Jan 24, 2020

Understanding WebAssembly Text Format - From WTF to WAT

Textualise the bytes in the WASM

WebAssembly enables compiling various languages into binary that runs on JavaScript engine. The compiled WebAssembly binary is size and load time efficient. The binary is optimised at different levels. If you are wondering how to reduce your binary size refer here

The WebAssembly binary module is filled with opcode in hexadecimal format. This makes it nearly impossible for us to read and contextually understand what is happening in a WebAssembly Module.

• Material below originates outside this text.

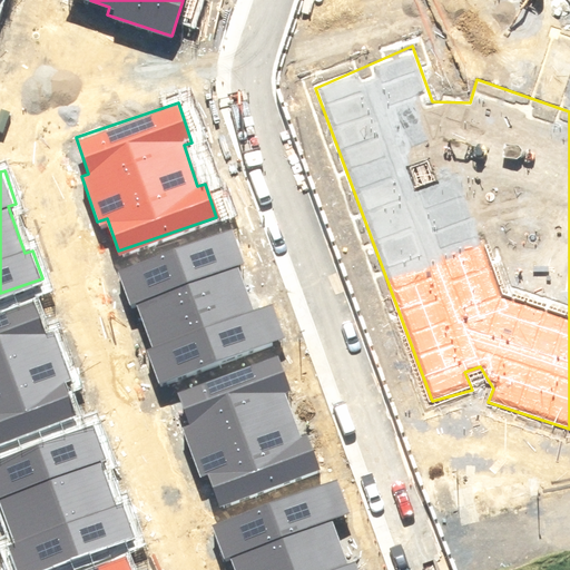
[(236,236),(125,275),(153,354),(157,353),(167,381),(282,340),(271,306),(251,314),(236,273),(248,268),(236,236)]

For most of us minified and transpiled JavaScript is very difficult to read. With the help of source maps browsers show the original source that makes the JavaScript readable and easily debuggable.

Similarly, for WebAssembly, it is nearly impossible for us to understand/ read and infer / debug the compiled, optimised binary code. We have WebAssembly Text Format for representing WebAssembly binary code into somewhat human-readable way.

WebAssembly Text Format

WebAssembly Text Format (or) WAST provides a way to represent the binaries into a S-Expression. This makes it (slightly) easy for us to understand, debug, and evaluate the WebAssembly module.

Some text editors use the WebAssembly Text Format to show the WebAssembly module contents. Browsers or the Node environment use the WebAssembly Text Format to debug (along with source map).

The basic WebAssembly Module is

00 61 73 6d 01 00 00 00  ; Magic Header ; Version

The WebAssembly magic header (that translates into \0asm ) followed by the version that it currently support 1.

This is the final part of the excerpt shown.